◆ **Challenge**:
Rewrite all the data with "common name" replaced by "vernacular name" everywhere, leaving everything else unchanged.

Collected data
————

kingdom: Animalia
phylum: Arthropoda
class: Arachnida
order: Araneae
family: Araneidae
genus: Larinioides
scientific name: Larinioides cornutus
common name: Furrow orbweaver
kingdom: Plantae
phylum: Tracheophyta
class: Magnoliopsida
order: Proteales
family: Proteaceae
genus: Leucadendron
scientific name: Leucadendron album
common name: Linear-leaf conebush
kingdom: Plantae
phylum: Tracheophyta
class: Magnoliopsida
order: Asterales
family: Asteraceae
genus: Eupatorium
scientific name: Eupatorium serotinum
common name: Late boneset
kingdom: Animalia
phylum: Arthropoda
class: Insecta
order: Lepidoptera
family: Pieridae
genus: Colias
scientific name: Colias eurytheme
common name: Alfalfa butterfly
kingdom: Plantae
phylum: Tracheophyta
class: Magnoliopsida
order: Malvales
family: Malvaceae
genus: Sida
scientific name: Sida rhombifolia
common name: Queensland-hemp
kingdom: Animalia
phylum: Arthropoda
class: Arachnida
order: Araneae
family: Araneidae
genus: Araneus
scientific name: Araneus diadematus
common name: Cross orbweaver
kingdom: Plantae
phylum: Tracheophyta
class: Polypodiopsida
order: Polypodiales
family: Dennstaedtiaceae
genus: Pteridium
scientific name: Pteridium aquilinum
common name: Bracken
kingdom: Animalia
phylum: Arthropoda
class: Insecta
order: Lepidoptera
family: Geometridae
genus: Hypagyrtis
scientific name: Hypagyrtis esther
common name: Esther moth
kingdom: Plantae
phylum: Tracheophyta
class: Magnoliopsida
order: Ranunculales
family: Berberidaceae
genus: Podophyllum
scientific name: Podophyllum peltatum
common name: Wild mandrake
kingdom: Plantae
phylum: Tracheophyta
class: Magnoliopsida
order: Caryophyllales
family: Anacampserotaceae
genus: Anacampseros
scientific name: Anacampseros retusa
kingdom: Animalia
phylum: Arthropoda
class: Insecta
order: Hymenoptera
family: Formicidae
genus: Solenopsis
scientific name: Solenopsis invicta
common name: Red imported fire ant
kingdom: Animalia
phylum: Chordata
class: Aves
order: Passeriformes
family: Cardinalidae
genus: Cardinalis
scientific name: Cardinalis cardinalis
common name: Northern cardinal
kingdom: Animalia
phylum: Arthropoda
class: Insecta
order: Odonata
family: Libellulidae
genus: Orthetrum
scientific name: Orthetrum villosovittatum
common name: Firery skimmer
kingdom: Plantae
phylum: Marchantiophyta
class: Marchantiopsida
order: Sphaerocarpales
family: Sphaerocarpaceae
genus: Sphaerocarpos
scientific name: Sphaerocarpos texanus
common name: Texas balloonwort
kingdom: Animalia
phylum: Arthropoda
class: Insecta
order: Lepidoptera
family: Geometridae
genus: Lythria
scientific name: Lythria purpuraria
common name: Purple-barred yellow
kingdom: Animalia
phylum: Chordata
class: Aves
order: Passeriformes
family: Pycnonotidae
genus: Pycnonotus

————

◆ **Complete output**:
kingdom: Animalia
phylum: Arthropoda
class: Arachnida
order: Araneae
family: Araneidae
genus: Larinioides
scientific name: Larinioides cornutus
vernacular name: Furrow orbweaver
kingdom: Plantae
phylum: Tracheophyta
class: Magnoliopsida
order: Proteales
family: Proteaceae
genus: Leucadendron
scientific name: Leucadendron album
vernacular name: Linear-leaf conebush
kingdom: Plantae
phylum: Tracheophyta
class: Magnoliopsida
order: Asterales
family: Asteraceae
genus: Eupatorium
scientific name: Eupatorium serotinum
vernacular name: Late boneset
kingdom: Animalia
phylum: Arthropoda
class: Insecta
order: Lepidoptera
family: Pieridae
genus: Colias
scientific name: Colias eurytheme
vernacular name: Alfalfa butterfly
kingdom: Plantae
phylum: Tracheophyta
class: Magnoliopsida
order: Malvales
family: Malvaceae
genus: Sida
scientific name: Sida rhombifolia
vernacular name: Queensland-hemp
kingdom: Animalia
phylum: Arthropoda
class: Arachnida
order: Araneae
family: Araneidae
genus: Araneus
scientific name: Araneus diadematus
vernacular name: Cross orbweaver
kingdom: Plantae
phylum: Tracheophyta
class: Polypodiopsida
order: Polypodiales
family: Dennstaedtiaceae
genus: Pteridium
scientific name: Pteridium aquilinum
vernacular name: Bracken
kingdom: Animalia
phylum: Arthropoda
class: Insecta
order: Lepidoptera
family: Geometridae
genus: Hypagyrtis
scientific name: Hypagyrtis esther
vernacular name: Esther moth
kingdom: Plantae
phylum: Tracheophyta
class: Magnoliopsida
order: Ranunculales
family: Berberidaceae
genus: Podophyllum
scientific name: Podophyllum peltatum
vernacular name: Wild mandrake
kingdom: Plantae
phylum: Tracheophyta
class: Magnoliopsida
order: Caryophyllales
family: Anacampserotaceae
genus: Anacampseros
scientific name: Anacampseros retusa
kingdom: Animalia
phylum: Arthropoda
class: Insecta
order: Hymenoptera
family: Formicidae
genus: Solenopsis
scientific name: Solenopsis invicta
vernacular name: Red imported fire ant
kingdom: Animalia
phylum: Chordata
class: Aves
order: Passeriformes
family: Cardinalidae
genus: Cardinalis
scientific name: Cardinalis cardinalis
vernacular name: Northern cardinal
kingdom: Animalia
phylum: Arthropoda
class: Insecta
order: Odonata
family: Libellulidae
genus: Orthetrum
scientific name: Orthetrum villosovittatum
vernacular name: Firery skimmer
kingdom: Plantae
phylum: Marchantiophyta
class: Marchantiopsida
order: Sphaerocarpales
family: Sphaerocarpaceae
genus: Sphaerocarpos
scientific name: Sphaerocarpos texanus
vernacular name: Texas balloonwort
kingdom: Animalia
phylum: Arthropoda
class: Insecta
order: Lepidoptera
family: Geometridae
genus: Lythria
scientific name: Lythria purpuraria
vernacular name: Purple-barred yellow
kingdom: Animalia
phylum: Chordata
class: Aves
order: Passeriformes
family: Pycnonotidae
genus: Pycnonotus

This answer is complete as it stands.